_What to work on_
Would you filter these records and copy every line that has the word "wrist"?

[Excerpts from a dataset]
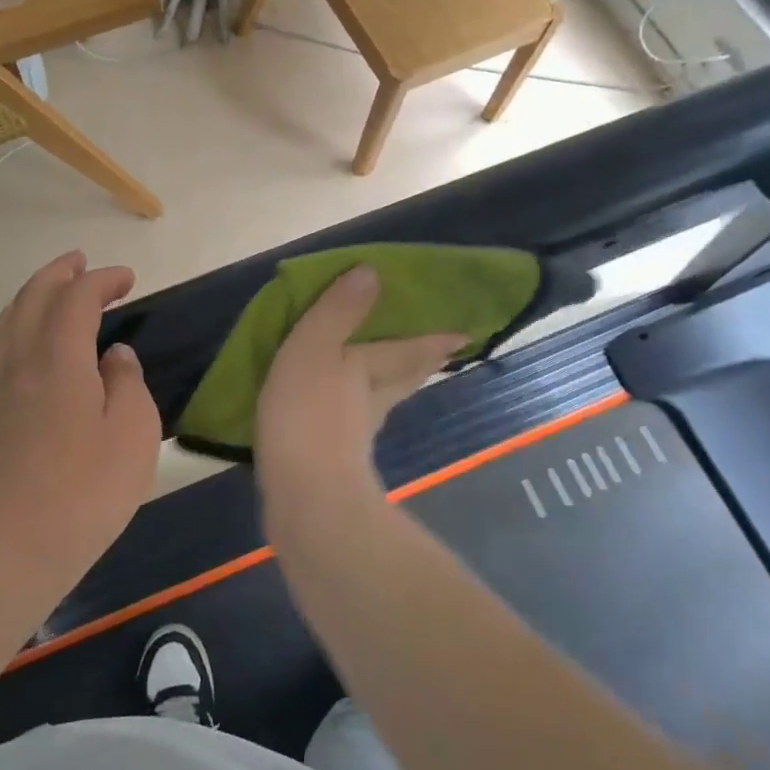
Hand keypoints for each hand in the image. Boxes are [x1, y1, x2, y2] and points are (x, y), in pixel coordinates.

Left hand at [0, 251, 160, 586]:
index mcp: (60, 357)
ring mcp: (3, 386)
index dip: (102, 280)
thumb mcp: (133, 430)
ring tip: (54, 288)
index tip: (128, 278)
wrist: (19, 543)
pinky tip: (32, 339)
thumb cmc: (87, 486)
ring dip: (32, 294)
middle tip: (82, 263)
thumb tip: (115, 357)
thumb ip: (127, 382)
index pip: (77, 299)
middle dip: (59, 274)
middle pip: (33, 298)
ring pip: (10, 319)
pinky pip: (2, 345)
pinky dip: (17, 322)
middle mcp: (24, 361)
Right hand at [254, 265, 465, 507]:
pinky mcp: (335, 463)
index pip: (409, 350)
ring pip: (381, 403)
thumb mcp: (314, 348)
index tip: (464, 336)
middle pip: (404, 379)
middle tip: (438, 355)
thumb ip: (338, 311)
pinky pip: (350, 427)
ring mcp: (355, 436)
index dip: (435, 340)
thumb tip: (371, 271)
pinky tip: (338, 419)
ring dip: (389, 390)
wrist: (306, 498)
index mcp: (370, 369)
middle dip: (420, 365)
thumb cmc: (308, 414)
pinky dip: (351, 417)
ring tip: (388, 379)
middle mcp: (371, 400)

--

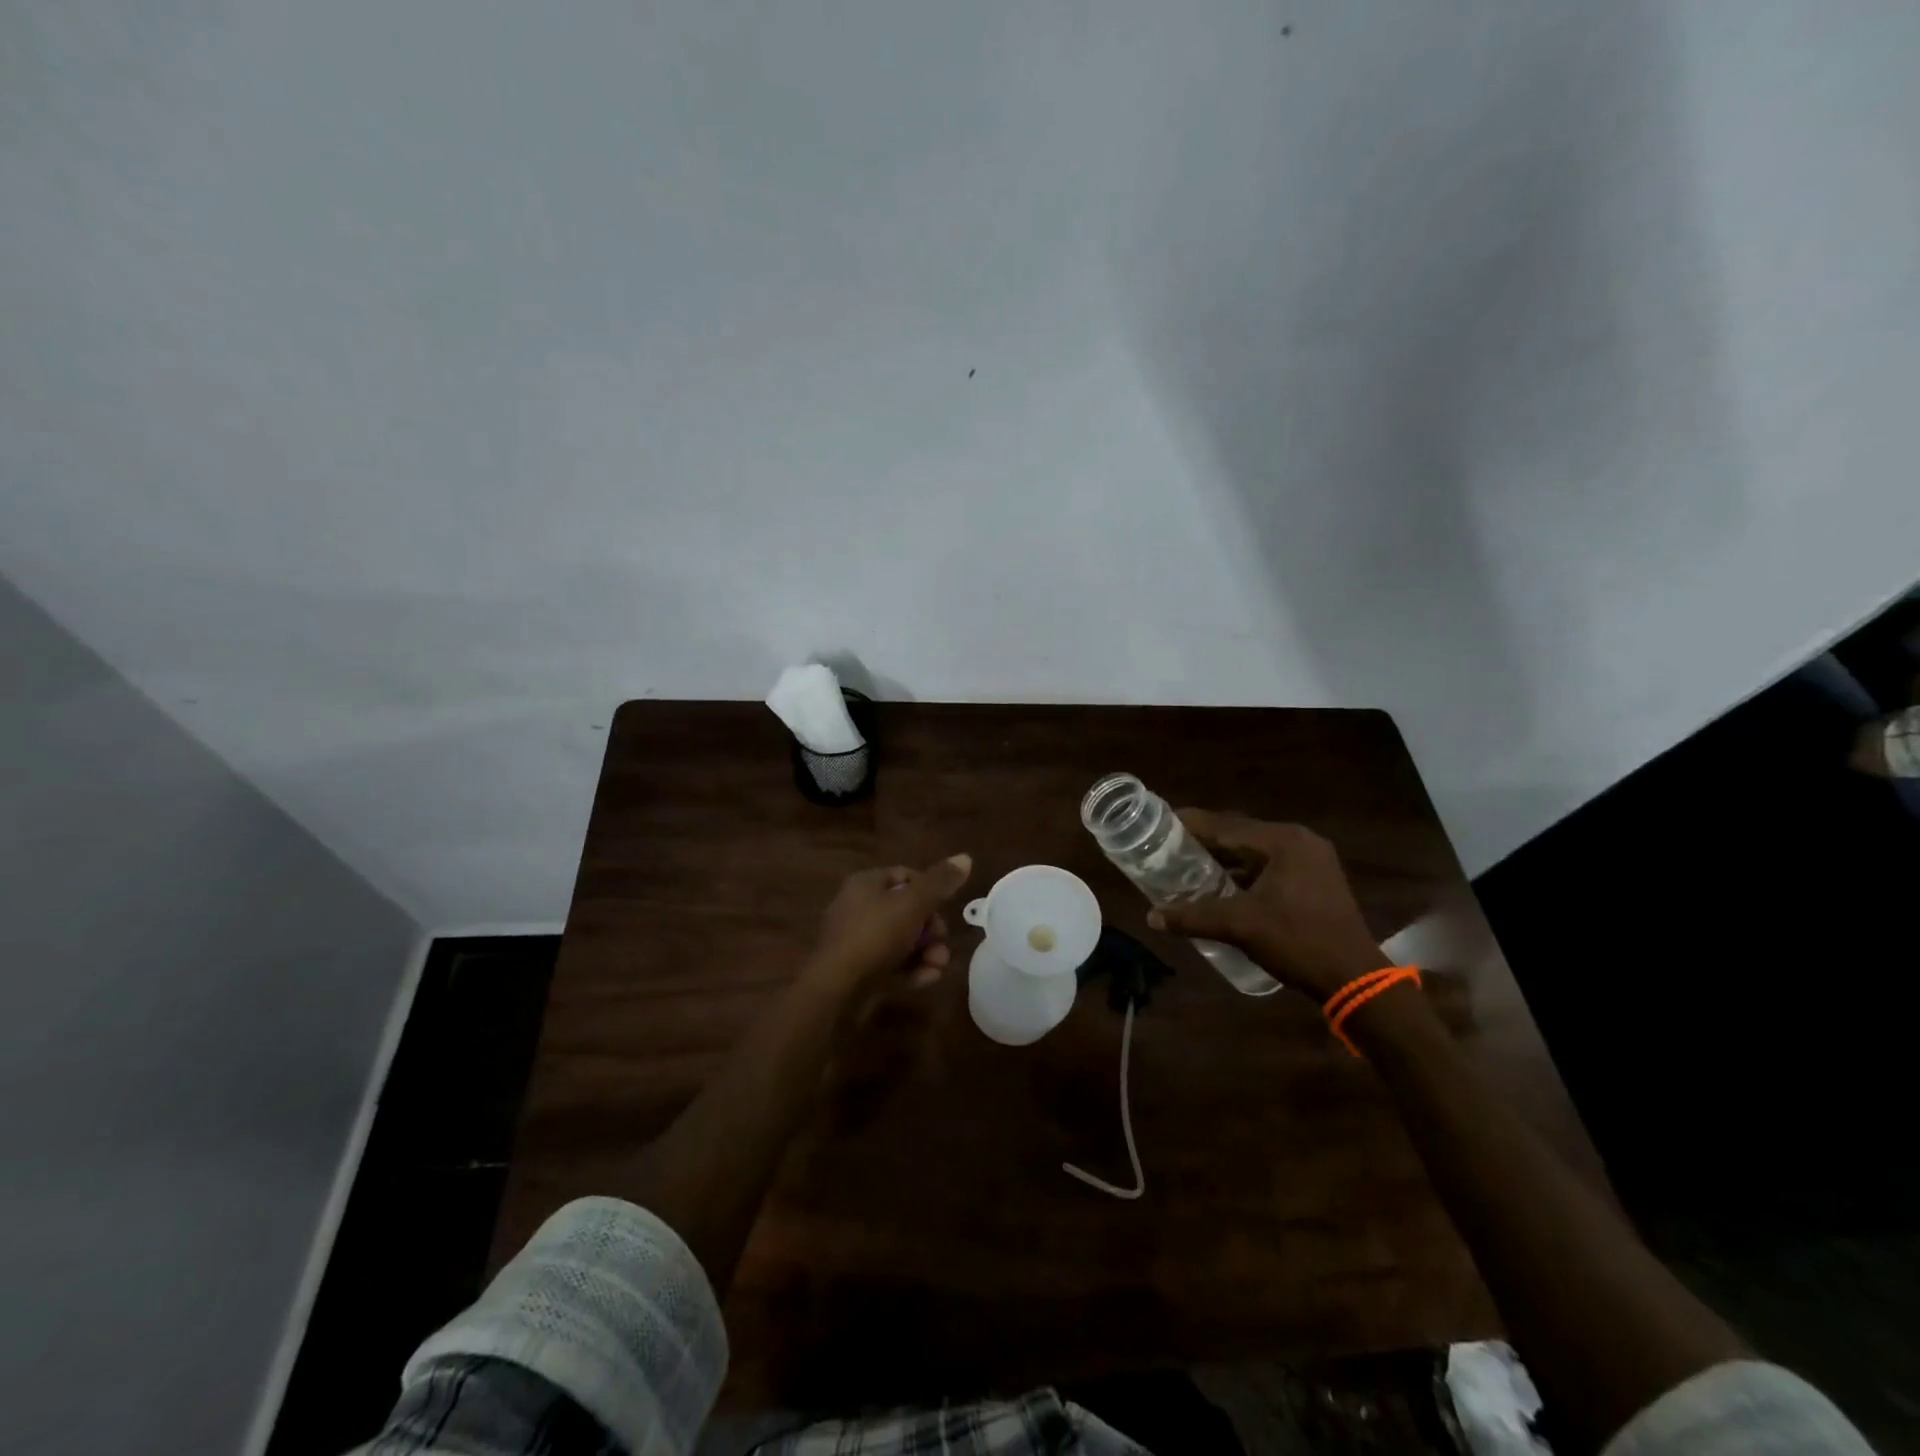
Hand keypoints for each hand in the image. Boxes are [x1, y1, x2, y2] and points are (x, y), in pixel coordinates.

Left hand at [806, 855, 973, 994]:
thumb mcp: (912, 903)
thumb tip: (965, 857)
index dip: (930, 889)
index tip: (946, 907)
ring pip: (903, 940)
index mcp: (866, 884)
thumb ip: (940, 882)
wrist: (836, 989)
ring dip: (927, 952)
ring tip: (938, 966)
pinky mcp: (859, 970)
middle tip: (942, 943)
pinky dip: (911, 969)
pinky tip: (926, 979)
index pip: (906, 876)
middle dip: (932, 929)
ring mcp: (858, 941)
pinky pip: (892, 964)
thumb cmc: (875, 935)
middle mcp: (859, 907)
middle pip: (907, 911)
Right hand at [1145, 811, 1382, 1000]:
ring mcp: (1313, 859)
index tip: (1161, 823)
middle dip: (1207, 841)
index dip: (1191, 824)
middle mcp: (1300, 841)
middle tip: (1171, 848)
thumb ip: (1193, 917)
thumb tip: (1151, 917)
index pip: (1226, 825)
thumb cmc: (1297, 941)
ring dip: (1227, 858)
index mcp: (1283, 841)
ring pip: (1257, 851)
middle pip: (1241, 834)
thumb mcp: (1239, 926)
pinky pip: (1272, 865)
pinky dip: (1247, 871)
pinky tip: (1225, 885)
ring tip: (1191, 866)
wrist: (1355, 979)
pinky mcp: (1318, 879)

==

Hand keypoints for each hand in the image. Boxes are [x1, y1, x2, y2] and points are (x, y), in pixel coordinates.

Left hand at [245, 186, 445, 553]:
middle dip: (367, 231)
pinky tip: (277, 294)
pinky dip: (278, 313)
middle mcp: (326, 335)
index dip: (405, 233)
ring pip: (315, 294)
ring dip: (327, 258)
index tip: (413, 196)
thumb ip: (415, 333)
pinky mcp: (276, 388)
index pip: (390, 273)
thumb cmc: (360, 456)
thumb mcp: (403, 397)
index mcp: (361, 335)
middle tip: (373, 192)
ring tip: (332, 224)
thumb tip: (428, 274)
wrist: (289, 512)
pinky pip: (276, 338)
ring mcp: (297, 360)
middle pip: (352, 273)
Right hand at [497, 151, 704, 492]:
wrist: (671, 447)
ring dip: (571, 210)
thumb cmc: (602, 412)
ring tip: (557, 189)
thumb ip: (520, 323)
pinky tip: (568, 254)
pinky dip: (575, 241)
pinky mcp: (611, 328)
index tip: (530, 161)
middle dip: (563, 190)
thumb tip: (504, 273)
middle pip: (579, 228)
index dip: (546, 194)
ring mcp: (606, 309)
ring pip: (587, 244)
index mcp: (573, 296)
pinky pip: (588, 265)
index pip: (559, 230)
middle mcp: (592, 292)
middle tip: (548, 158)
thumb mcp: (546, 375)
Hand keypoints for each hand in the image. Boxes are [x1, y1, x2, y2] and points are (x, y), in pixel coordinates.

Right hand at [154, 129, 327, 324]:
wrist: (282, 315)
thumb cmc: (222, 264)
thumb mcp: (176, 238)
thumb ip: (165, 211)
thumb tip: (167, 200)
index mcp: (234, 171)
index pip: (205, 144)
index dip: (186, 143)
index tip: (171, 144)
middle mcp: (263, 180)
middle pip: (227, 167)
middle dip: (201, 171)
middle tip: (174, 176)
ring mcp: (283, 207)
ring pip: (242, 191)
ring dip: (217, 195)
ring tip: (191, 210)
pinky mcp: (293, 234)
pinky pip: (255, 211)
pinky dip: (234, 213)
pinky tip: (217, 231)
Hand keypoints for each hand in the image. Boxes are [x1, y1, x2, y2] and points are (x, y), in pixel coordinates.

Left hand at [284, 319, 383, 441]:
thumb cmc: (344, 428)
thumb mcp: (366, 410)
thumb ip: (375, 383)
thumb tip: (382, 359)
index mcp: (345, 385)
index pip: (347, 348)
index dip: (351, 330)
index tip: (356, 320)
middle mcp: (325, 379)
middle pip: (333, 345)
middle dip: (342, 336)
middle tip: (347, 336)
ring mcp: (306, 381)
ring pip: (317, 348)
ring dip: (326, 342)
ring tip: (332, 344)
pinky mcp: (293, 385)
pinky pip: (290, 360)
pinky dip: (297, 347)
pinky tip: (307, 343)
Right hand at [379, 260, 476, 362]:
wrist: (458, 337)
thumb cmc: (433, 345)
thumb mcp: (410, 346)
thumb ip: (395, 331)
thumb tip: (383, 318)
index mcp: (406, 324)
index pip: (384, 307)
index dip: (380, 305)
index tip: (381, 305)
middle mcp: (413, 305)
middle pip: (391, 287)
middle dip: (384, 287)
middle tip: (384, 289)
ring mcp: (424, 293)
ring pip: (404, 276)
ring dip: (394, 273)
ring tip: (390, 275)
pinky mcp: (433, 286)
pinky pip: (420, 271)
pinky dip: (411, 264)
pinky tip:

_Solution to this problem_
wrist: (19, 543)
wrist: (306, 498)
wrist: (836, 989)
wrist: (1355, 979)
wrist: (289, 512)
wrist: (671, 447)
wrist: (282, 315)
wrist: (458, 337)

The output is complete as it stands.